- Category: Arts & Culture
- Published: Saturday, 21 October 2017 11:51
- Written by Greg Letts
Once We Lived Here
Photo Credit: The Blue Room Theatre
On the surface, Once We Lived Here is the quintessential Aussie story, the stoic farming family (the McPhersons) doing it tough on their drought stricken property. A previous family tragedy has led to the family falling apart, but now a fast approaching crisis has brought them back to the homestead for what might be their last reunion.
Set in the not too distant past, Once We Lived Here can be viewed as a microcosm of Australian life – the clash between city and country, the struggle to survive in a harsh unforgiving environment, and the ignoring or denying of past mistakes and actions that have caused rifts in our society in modern times.
But Once We Lived Here is just as engaging when taken as the simple story of the McPherson family, where the dying matriarch Claire gathers her children together to say last goodbyes, and make one last attempt to shepherd them towards a better future.
Unashamedly true-blue Aussie in its approach, Once We Lived Here is as wide ranging as the big brown land we live on. It's funny, dramatic and tragic in turn, and the musical numbers complement the story rather than acting as punctuation between events.

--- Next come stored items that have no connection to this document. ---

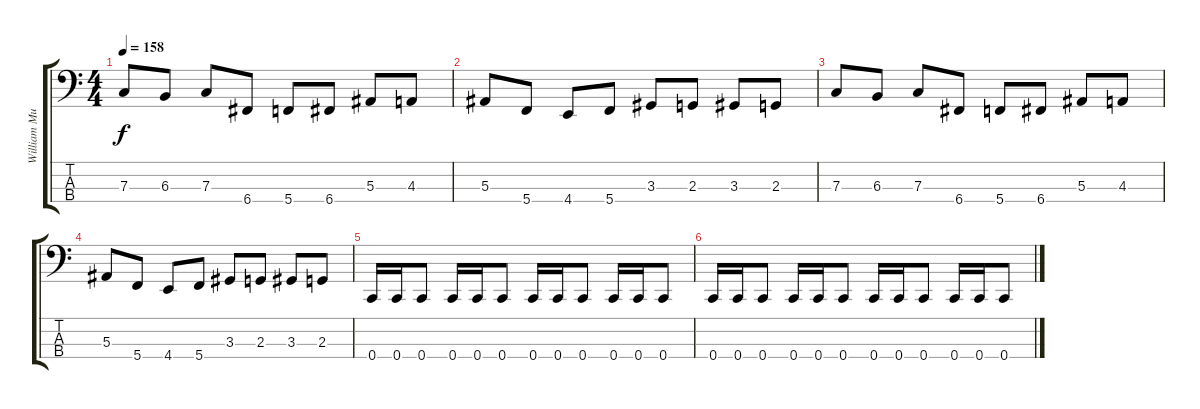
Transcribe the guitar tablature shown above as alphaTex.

\track ("William Murderface (Bass Guitar)" "William Mu") {instrument electricbassfinger}
\staff {score tabs}
\tuning (Eb2 Bb1 F1 C1) {hide}
\ts (4 4)
\tempo 158
\clef f4
\ks c
7.3.8{dy f} 6.3.8 7.3.8 6.4.8 5.4.8 6.4.8 5.3.8 4.3.8 |
5.3.8 5.4.8 4.4.8 5.4.8 3.3.8 2.3.8 3.3.8 2.3.8 |
7.3.8 6.3.8 7.3.8 6.4.8 5.4.8 6.4.8 5.3.8 4.3.8 |
5.3.8 5.4.8 4.4.8 5.4.8 3.3.8 2.3.8 3.3.8 2.3.8 |
0.4.16 0.4.16 0.4.8 0.4.16 0.4.16 0.4.8 0.4.16 0.4.16 0.4.8 0.4.16 0.4.16 0.4.8 |
0.4.16 0.4.16 0.4.8 0.4.16 0.4.16 0.4.8 0.4.16 0.4.16 0.4.8 0.4.16 0.4.16 0.4.8
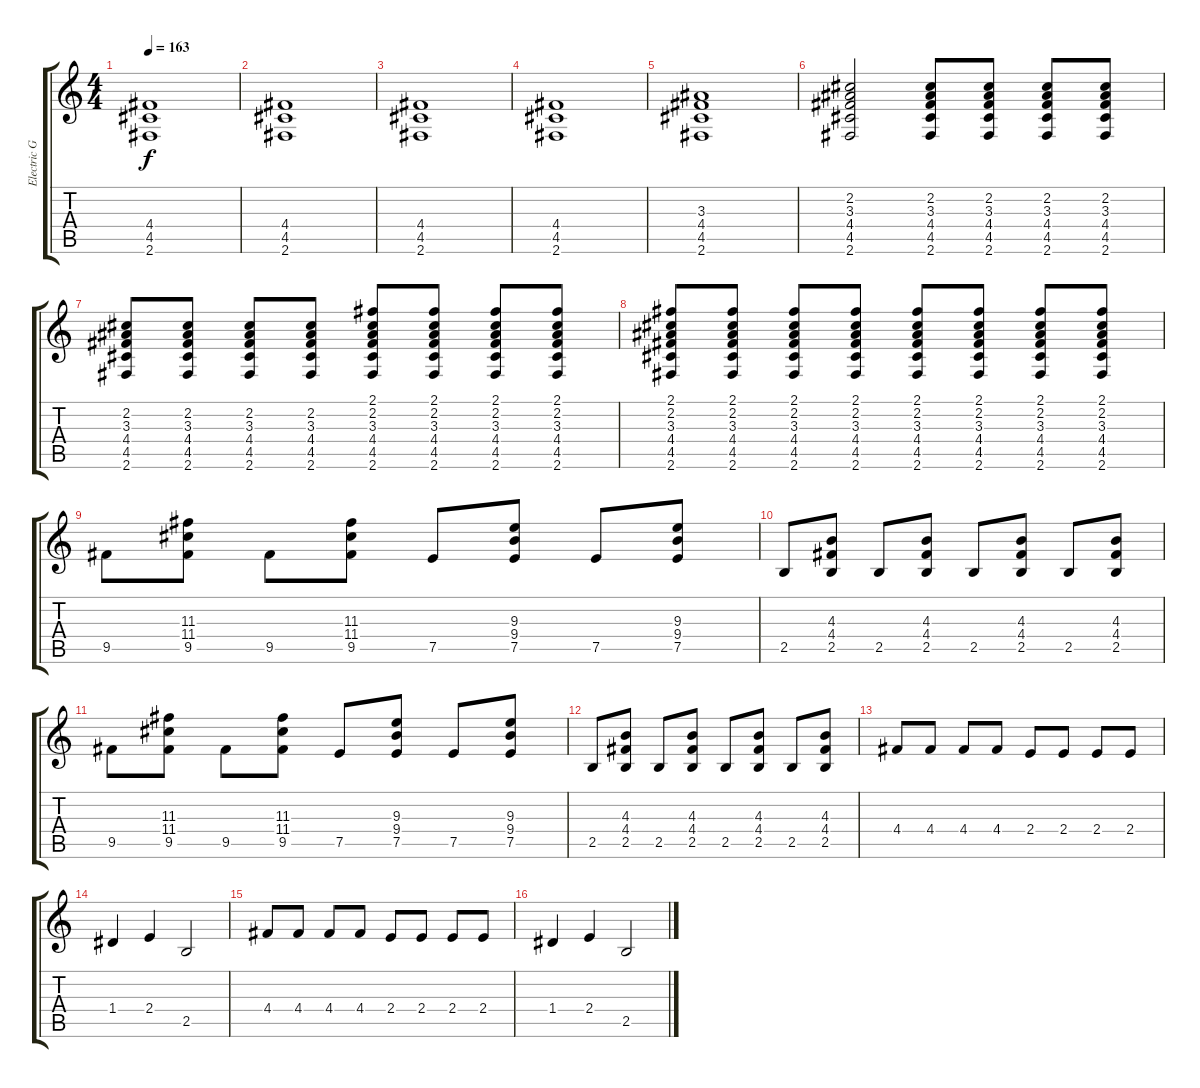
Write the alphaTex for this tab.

\track ("Electric Guitar (II)" "Electric G") {instrument distortionguitar}
\staff {score tabs}
\tuning (E4 B3 G3 D3 A2 E2) {hide}
\ts (4 4)
\tempo 163
\clef g2
\ks c
(4.4 4.5 2.6).1{dy f instrument distortionguitar} |
(4.4 4.5 2.6).1 |
(4.4 4.5 2.6).1 |
(4.4 4.5 2.6).1 |
(3.3 4.4 4.5 2.6).1 |
(2.2 3.3 4.4 4.5 2.6).2 (2.2 3.3 4.4 4.5 2.6).8 (2.2 3.3 4.4 4.5 2.6).8 (2.2 3.3 4.4 4.5 2.6).8 (2.2 3.3 4.4 4.5 2.6).8 |
(2.2 3.3 4.4 4.5 2.6).8 (2.2 3.3 4.4 4.5 2.6).8 (2.2 3.3 4.4 4.5 2.6).8 (2.2 3.3 4.4 4.5 2.6).8 (2.1 2.2 3.3 4.4 4.5 2.6).8 (2.1 2.2 3.3 4.4 4.5 2.6).8 (2.1 2.2 3.3 4.4 4.5 2.6).8 (2.1 2.2 3.3 4.4 4.5 2.6).8 |
(2.1 2.2 3.3 4.4 4.5 2.6).8 (2.1 2.2 3.3 4.4 4.5 2.6).8 (2.1 2.2 3.3 4.4 4.5 2.6).8 (2.1 2.2 3.3 4.4 4.5 2.6).8 (2.1 2.2 3.3 4.4 4.5 2.6).8 (2.1 2.2 3.3 4.4 4.5 2.6).8 (2.1 2.2 3.3 4.4 4.5 2.6).8 (2.1 2.2 3.3 4.4 4.5 2.6).8 |
9.5.8 (11.3 11.4 9.5).8 9.5.8 (11.3 11.4 9.5).8 7.5.8 (9.3 9.4 7.5).8 7.5.8 (9.3 9.4 7.5).8 |
2.5.8 (4.3 4.4 2.5).8 2.5.8 (4.3 4.4 2.5).8 2.5.8 (4.3 4.4 2.5).8 2.5.8 (4.3 4.4 2.5).8 |
9.5.8 (11.3 11.4 9.5).8 9.5.8 (11.3 11.4 9.5).8 7.5.8 (9.3 9.4 7.5).8 7.5.8 (9.3 9.4 7.5).8 |
2.5.8 (4.3 4.4 2.5).8 2.5.8 (4.3 4.4 2.5).8 2.5.8 (4.3 4.4 2.5).8 2.5.8 (4.3 4.4 2.5).8 |
4.4.8 4.4.8 4.4.8 4.4.8 2.4.8 2.4.8 2.4.8 2.4.8 |
1.4.4 2.4.4 2.5.2 |
4.4.8 4.4.8 4.4.8 4.4.8 2.4.8 2.4.8 2.4.8 2.4.8 |
1.4.4 2.4.4 2.5.2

The use of flashbacks with just a slight change of approach by the cast is also a clever way of achieving a seamless telling of the tale.
With live musical theatre in an intimate venue like The Blue Room Theatre everything is raw and unfiltered, and the cast and crew do a wonderful job both with their acting and singing under the circumstances. Space restrictions put the band offstage, but the musical production and voice work remains tight and on point. The songs by writers Mathew Frank and Dean Bryant give the cast some great material to work with, and they certainly do them justice.
Whereas many bigger musical productions use flashy special effects to hold your attention and help you ignore the mediocrity of the music, Once We Lived Here instead manages to captivate the audience for over two hours with a simple but authentic story told (and sung!) extremely well. It's a production well worth staying up late for.